AUTHOR=Vasconcelos Marcos M. , Mitra Urbashi TITLE=Extremum information transfer over networks for remote estimation and distributed learning JOURNAL=Frontiers in Complex Systems VOLUME=2 YEAR=2024 URL=https://www.frontiersin.org/journals/complex-systems/articles/10.3389/fcpxs.2024.1322785 DOI=10.3389/fcpxs.2024.1322785 ISSN=2813-6187 ABSTRACT=

Most modern large-scale multi-agent systems operate by taking actions based on local data and cooperate by exchanging information over communication networks. Due to the abundance of sensors, each agent is capable of generating more data than what could be supported by communication channels in near real-time. Thus, not every piece of information can be transmitted perfectly over the network. Such communication constraints lead to a large number of challenging research problems, some of which have been solved, and many more that remain open. The focus of this paper is to present a comprehensive treatment of this new class of fundamental problems in information dissemination over networks, which is based on the notion of extremum information. The unifying theme herein is that the strategic communication, i.e., when the agents decide on what to transmit based on their observed data (or state), leads to the optimality of extremum (or outlier) information. In other words, when a random information source deviates from the average by a certain amount, that realization should be prioritized for transmission. This creates a natural ranking of the data points based on their magnitude such that if an agent has access to more than one piece of information, the ones that display the largest deviation from the average are transmitted and the rest is discarded.
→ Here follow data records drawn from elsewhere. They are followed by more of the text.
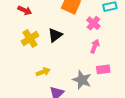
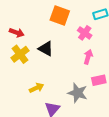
red arrow: (25, 10) -> (17, 33), moved
black triangle: (55, 35) -> (46, 49), turned -49

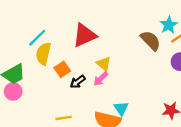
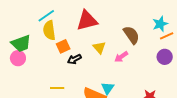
brown semicircle: (151, 40) -> (131, 35), moved
yellow semicircle: (43, 54) -> (49, 30), turned -30
pink arrow: (101, 79) -> (121, 57), moved

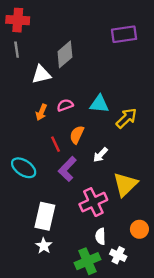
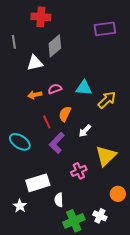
red cross: (18, 20) -> (41, 17), moved
orange arrow: (41, 112) -> (35, 95), turned 56
pink cross: (93, 202) -> (79, 171), size x0.7
white rectangle: (45, 216) -> (38, 183), turned 60
white semicircle: (100, 236) -> (59, 200), moved
white star: (44, 246) -> (20, 206), moved

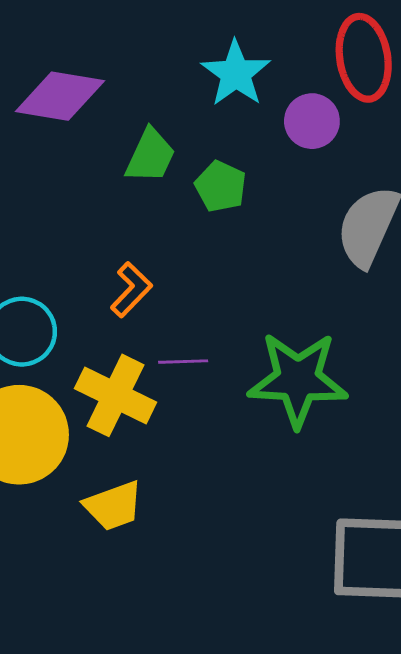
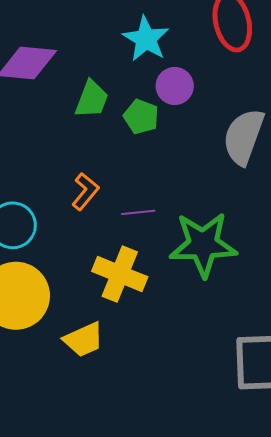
purple circle: (312, 121) -> (175, 86), moved
purple line: (183, 362) -> (138, 212), moved
yellow cross: (116, 395) -> (120, 274), moved

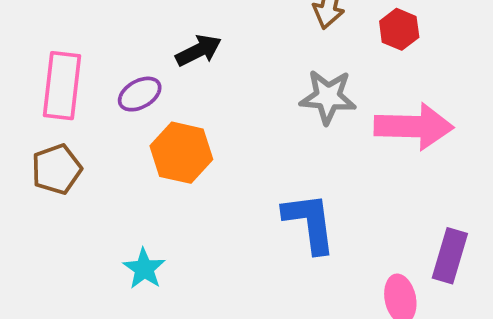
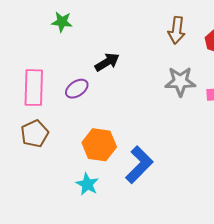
orange hexagon: (181, 153) -> (99, 145), moved
blue L-shape: (310, 223) -> (139, 165), moved, turned 57

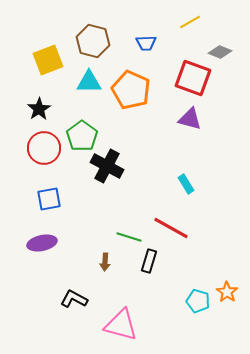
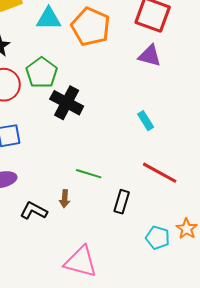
red line: (171, 228) -> (160, 173), moved
black rectangle: (149, 261) -> (122, 202), moved
black L-shape: (74, 299) -> (34, 211), moved

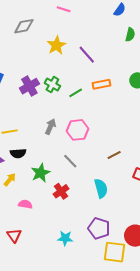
We show that the problem of finding the top-K largest measurements over a network can be cast and efficiently implemented as a distributed inference problem. Curiously, the same principle holds for the framework of distributed optimization, leading to a class of state-dependent protocols known as max-dissent. While still a heuristic, max-dissent can considerably accelerate the convergence to an optimal solution in distributed convex optimization. We provide open problems and present several directions for future work including questions related to cyber-security and robustness of such networks as well as new architectures for distributed learning and optimization.